Stretta agli evasori. La ricetta del governo Conte II per porre fine a un buco che ogni anno ammonta a circa 109 miliardi di euro, fra imposte e contributi evasi, assume la forma – secondo quanto dichiarato dal premier nel Rose Garden delle Nazioni Unite a New York – di un “patto con gli onesti”. Il discorso di Conte oltreoceano inaugura, così, il nuovo round Stato-evasori iniziato formalmente nel 1982 e mai concluso. Per questo, il governo richiama, ancora una volta, le manette agli evasori, aggiungendo altresì di voler “premiare” gli onesti, appunto, cioè quanti a evadere non ci pensano proprio.

Premio agli onesti

La ricetta proposta da Palazzo Chigi prevede politiche di incentivo all'utilizzo delle carte di credito e di tutti i sistemi di pagamento elettronici digitali. In questo modo emergerebbe il nero e gli evasori sarebbero più individuabili. Non resta che convincere gli Italiani a dismettere il caro, vecchio contante: per questo, l'ipotesi proposta da Giuseppe Conte e dal ministro dell'Economia, Roberto Gualtieri, è quella di far tornare nei portafogli dei contribuenti circa il 10% della cifra totale spesa annualmente. Ma come verrà assegnato questo “premio”? Il team che sta lavorando al meccanismo, suppone una soglia annuale minima di circa 2.000 euro, così come la possibilità di utilizzare come “discrimine” di calcolo il reddito pro capite. 

Pene efficaci?

La lotta all'evasione, come confermano le precedenti legislature, non sarà facile e lo scoglio non riguarda soltanto l'evasione di per sé. Lo ha ammesso lo stesso premier: “Mi rendo conto che potrebbe indurre a cambiare alcuni stili di vita” ha affermato, sollecitando un nuovo patto di fiducia con gli Italiani. Sul piano penale, i due punti normativi sono la legge 74 del 2000 e la legge 158 del 2015, che mirano a contrastare il “nero”, cioè coloro che non emettono fatture o lo fanno, falsificando i dati. Ma le pene previste, secondo quanto ribadito dal magistrato Bruno Tinti sul quotidiano La Repubblica, sono basse se comparate all'ammontare delle tasse non pagate: “Le pene previste, ad esempio, per la dichiarazione infedele [le fatture con dichiarazioni false, ndr], vanno da 1 a 3 anni, ma deve esserci una imposta evasa superiore a 150.000 euro e comunque l'imponibile non dichiarato deve superare i 3 milioni di euro” spiega Tinti.

Scoglio culturale

Non tutti gli Italiani sono evasori e molti preferiscono maneggiare il caro, vecchio contante.
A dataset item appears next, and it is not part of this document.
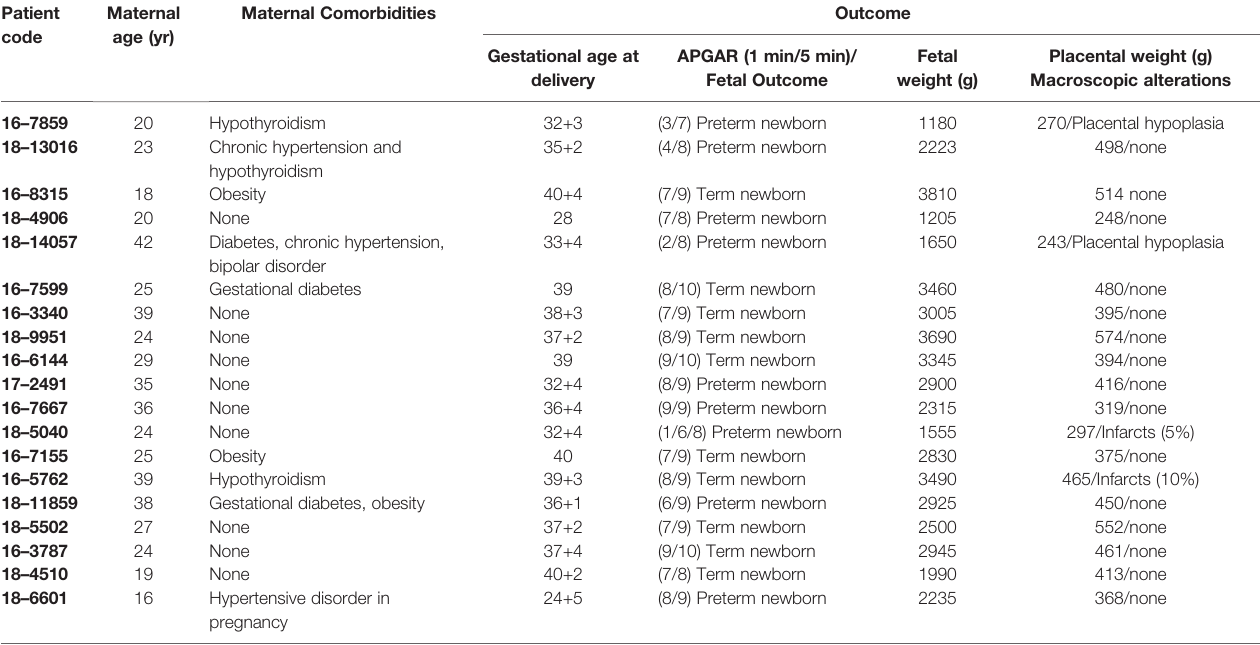
TABLE 2 | Clinical information of the Control group. Patient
In diversi esercenti romani, come i caffè per esempio, non è sempre possibile pagare con la carta di credito o altri dispositivi elettronici. Se i giovani sono quelli più propensi al virtuale, altri, fedeli allo storico “libretto alla Posta” utilizzato dai nostri nonni, restano diffidenti. Il presidente del Consiglio chiede, dunque, un sacrificio al Paese. Resta soltanto una dubbio: se l'hamburger che ieri il premier ha mangiato a Manhattan, come documentato da una foto sui social, sia stato pagato in contanti o carta di credito.